In short, this insidious process is nothing more than legalized counterfeiting. It’s taxation without consent via currency debasement and is the true source of inflation. Mainstream media and economists perform incredible mental gymnastics to conceal and justify this fraud.
That’s how government spending, deficits, and the federal debt affect inflation.
As long as the average person doesn’t notice the rising prices, the system works well. However, once the price increases become painful enough, it creates political pressure for the Fed to combat inflation by raising interest rates.
The Fed Has a Serious Problem This Time
The amount of federal debt is so extreme that even a return of interest rates to their historical average would mean paying an interest expense that would consume more than half of tax revenues. Interest expense would eclipse Social Security and defense spending and become the largest item in the federal budget.

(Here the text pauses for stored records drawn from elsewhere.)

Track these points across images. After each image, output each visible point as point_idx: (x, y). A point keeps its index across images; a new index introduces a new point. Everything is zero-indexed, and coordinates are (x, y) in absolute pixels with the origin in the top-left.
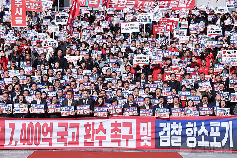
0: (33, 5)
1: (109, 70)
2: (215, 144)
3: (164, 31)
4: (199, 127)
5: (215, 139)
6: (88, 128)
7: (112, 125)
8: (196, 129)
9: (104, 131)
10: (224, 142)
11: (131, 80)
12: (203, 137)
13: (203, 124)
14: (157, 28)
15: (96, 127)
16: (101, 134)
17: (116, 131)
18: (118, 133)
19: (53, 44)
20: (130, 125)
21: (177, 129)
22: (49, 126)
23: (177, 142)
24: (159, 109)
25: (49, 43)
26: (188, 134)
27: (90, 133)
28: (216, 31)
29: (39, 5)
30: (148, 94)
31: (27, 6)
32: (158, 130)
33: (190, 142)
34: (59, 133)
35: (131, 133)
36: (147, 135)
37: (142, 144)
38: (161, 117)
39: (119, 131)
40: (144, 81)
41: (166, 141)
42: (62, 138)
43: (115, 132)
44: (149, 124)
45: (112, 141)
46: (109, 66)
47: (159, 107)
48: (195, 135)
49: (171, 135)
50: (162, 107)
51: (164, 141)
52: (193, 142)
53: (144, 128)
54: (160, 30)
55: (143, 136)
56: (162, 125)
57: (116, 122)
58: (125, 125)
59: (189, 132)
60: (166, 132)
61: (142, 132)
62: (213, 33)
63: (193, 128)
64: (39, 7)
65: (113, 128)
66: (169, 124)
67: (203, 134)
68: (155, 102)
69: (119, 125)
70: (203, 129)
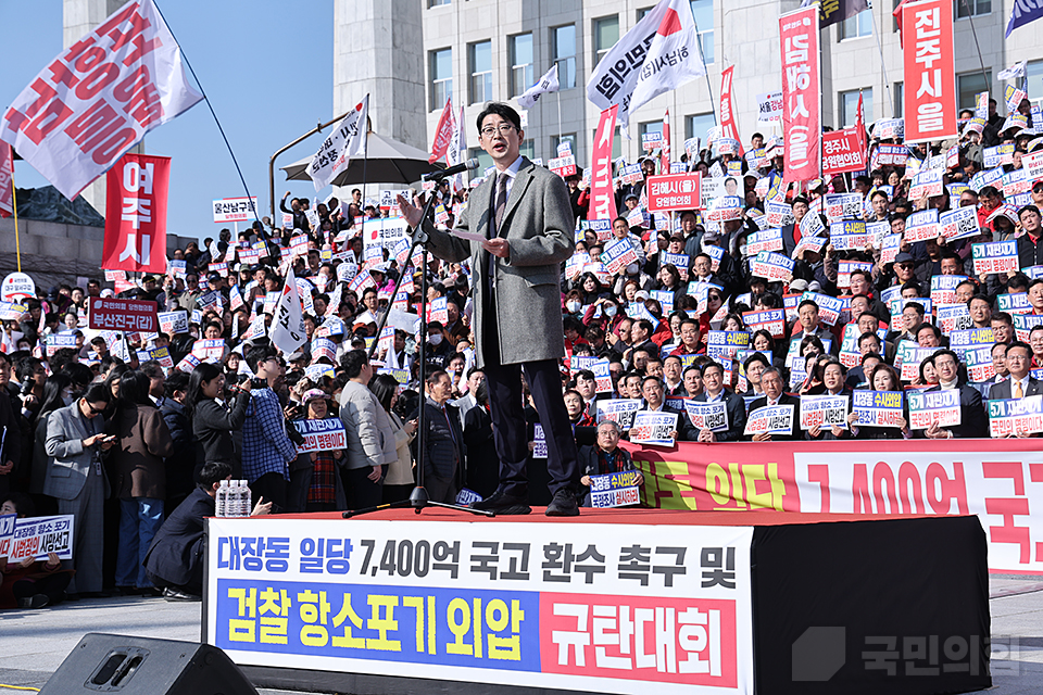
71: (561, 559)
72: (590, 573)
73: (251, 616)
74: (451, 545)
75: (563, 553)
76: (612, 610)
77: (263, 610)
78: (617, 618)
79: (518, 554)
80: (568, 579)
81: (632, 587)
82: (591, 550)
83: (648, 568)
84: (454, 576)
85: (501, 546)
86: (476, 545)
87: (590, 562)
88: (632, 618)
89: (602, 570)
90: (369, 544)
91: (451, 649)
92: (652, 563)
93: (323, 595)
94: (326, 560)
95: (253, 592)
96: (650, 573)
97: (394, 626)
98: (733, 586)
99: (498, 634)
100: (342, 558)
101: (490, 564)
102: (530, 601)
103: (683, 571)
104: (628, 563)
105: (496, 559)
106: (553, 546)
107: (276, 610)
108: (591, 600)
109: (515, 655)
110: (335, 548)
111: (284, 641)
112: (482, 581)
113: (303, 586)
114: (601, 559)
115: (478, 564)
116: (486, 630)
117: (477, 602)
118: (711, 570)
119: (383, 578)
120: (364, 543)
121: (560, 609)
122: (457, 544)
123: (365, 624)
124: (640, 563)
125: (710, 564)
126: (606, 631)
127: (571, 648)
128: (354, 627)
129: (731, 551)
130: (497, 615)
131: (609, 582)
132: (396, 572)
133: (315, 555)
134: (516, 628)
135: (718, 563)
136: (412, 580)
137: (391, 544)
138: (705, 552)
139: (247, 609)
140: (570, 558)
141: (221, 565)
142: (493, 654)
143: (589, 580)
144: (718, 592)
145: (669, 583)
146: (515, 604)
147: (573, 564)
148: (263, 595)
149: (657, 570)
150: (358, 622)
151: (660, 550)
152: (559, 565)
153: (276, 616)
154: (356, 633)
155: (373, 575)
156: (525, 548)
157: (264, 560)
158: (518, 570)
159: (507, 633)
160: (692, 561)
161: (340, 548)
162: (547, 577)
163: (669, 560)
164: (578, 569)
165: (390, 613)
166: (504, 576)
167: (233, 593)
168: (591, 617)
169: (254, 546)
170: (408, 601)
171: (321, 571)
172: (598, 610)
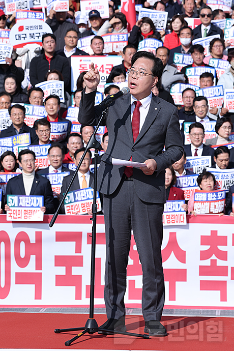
1: (188, 93)
7: (204, 240)
9: (181, 256)
17: (214, 257)
18: (220, 263)
19: (38, 35)
34: (60, 261)
39: (224, 256)
42: (69, 271)
43: (212, 258)
45: (205, 286)
57: (214, 233)
65: (207, 248)
69: (224, 241)
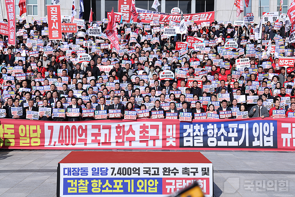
0: (68, 27)
1: (137, 78)
2: (233, 143)
3: (186, 48)
4: (219, 129)
5: (233, 139)
6: (119, 130)
8: (216, 131)
9: (134, 133)
10: (241, 141)
11: (158, 87)
12: (222, 137)
13: (222, 125)
14: (180, 45)
15: (127, 129)
16: (131, 135)
17: (144, 133)
18: (146, 135)
20: (157, 127)
21: (199, 131)
22: (84, 128)
23: (199, 142)
24: (182, 113)
25: (83, 58)
26: (209, 135)
27: (121, 134)
28: (233, 44)
29: (74, 27)
30: (173, 100)
31: (64, 28)
32: (182, 131)
33: (211, 142)
34: (93, 135)
35: (157, 134)
36: (173, 136)
37: (168, 144)
38: (185, 120)
39: (147, 132)
40: (169, 87)
41: (189, 141)
42: (96, 138)
44: (175, 126)
45: (141, 141)
46: (137, 75)
47: (183, 112)
48: (215, 136)
49: (194, 135)
50: (185, 112)
51: (187, 141)
52: (213, 142)
53: (169, 129)
54: (183, 46)
55: (169, 137)
56: (185, 127)
57: (144, 125)
58: (153, 127)
59: (210, 133)
60: (189, 133)
61: (168, 134)
62: (229, 47)
63: (213, 129)
64: (74, 29)
65: (142, 130)
66: (192, 125)
67: (222, 134)
68: (179, 106)
69: (147, 127)
70: (223, 130)
71: (168, 171)
72: (175, 174)
73: (75, 186)
74: (137, 168)
75: (168, 169)
76: (181, 181)
77: (79, 185)
78: (182, 182)
79: (156, 170)
80: (170, 175)
81: (186, 176)
82: (175, 169)
83: (189, 172)
84: (139, 175)
85: (151, 168)
86: (144, 168)
87: (175, 171)
88: (186, 182)
89: (178, 173)
90: (114, 169)
91: (138, 191)
92: (190, 171)
93: (100, 181)
94: (100, 173)
95: (76, 181)
96: (190, 173)
97: (122, 187)
98: (209, 175)
99: (151, 187)
100: (105, 172)
101: (148, 172)
102: (160, 180)
103: (198, 172)
104: (185, 171)
105: (150, 171)
106: (165, 168)
107: (84, 185)
108: (176, 179)
109: (156, 191)
110: (103, 170)
111: (87, 192)
112: (147, 176)
113: (93, 179)
114: (178, 170)
115: (146, 172)
116: (148, 186)
117: (146, 181)
118: (204, 172)
119: (118, 176)
120: (111, 168)
121: (167, 181)
122: (139, 168)
123: (113, 187)
124: (187, 171)
125: (204, 171)
126: (179, 185)
127: (171, 189)
128: (109, 188)
129: (208, 168)
130: (151, 183)
131: (180, 175)
132: (122, 175)
133: (97, 171)
134: (156, 185)
135: (205, 170)
136: (127, 176)
137: (120, 169)
138: (202, 169)
139: (74, 185)
140: (169, 170)
141: (64, 174)
142: (149, 191)
143: (175, 175)
144: (206, 176)
145: (194, 175)
146: (156, 180)
147: (171, 172)
148: (79, 181)
149: (191, 172)
150: (111, 186)
151: (191, 168)
152: (167, 172)
153: (84, 186)
154: (110, 189)
155: (115, 175)
156: (158, 169)
157: (80, 173)
158: (156, 173)
159: (154, 186)
160: (200, 170)
161: (105, 170)
162: (164, 174)
163: (195, 170)
164: (172, 173)
165: (120, 184)
166: (152, 175)
167: (69, 181)
168: (176, 182)
169: (77, 170)
170: (125, 181)
171: (99, 175)
172: (177, 181)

Further, with price increases soaring to 40-year highs, a return to the historical average interest rate will not be enough to reign in inflation—not even close. A drastic rise in interest rates is needed—perhaps to 10% or higher. If that happened, it would mean that the US government is paying more for the interest expense than it takes in from taxes.
In short, the Federal Reserve is trapped.
Raising interest rates high enough to dent inflation would bankrupt the US government.
We can see this dynamic in the below chart of the federal debt and the federal funds rate, the Federal Reserve’s primary benchmark interest rate. The higher the federal debt, the harder and more painful it becomes to raise interest rates.
In short, the US government is fast approaching the financial endgame. It needs to raise interest rates to combat out-of-control inflation… but can’t because it would cause its bankruptcy.
In other words, it’s game over.
They have no choice but to “reset” the system—that’s what governments do when they are trapped.
Think of it like this.
Imagine a spoiled child playing a board game, and rather than admit he is losing, he flips the board. This is what governments will do now that they are financially checkmated. They can’t win, even in their own rigged game, and now are left with the choice of losing power or flipping the board. Since power does not relinquish itself voluntarily, we should presume they’ll choose to flip the board.
Here’s the bottom line.
The current monetary system is on its way out. Even the central bankers running the system can see that. So they are preparing for what comes next as they attempt to “reset” the system.
I suspect it could all go down soon… and it’s not going to be pretty.
It’s going to result in an enormous wealth transfer from you to the parasitical class—politicians, central bankers, and those connected to them.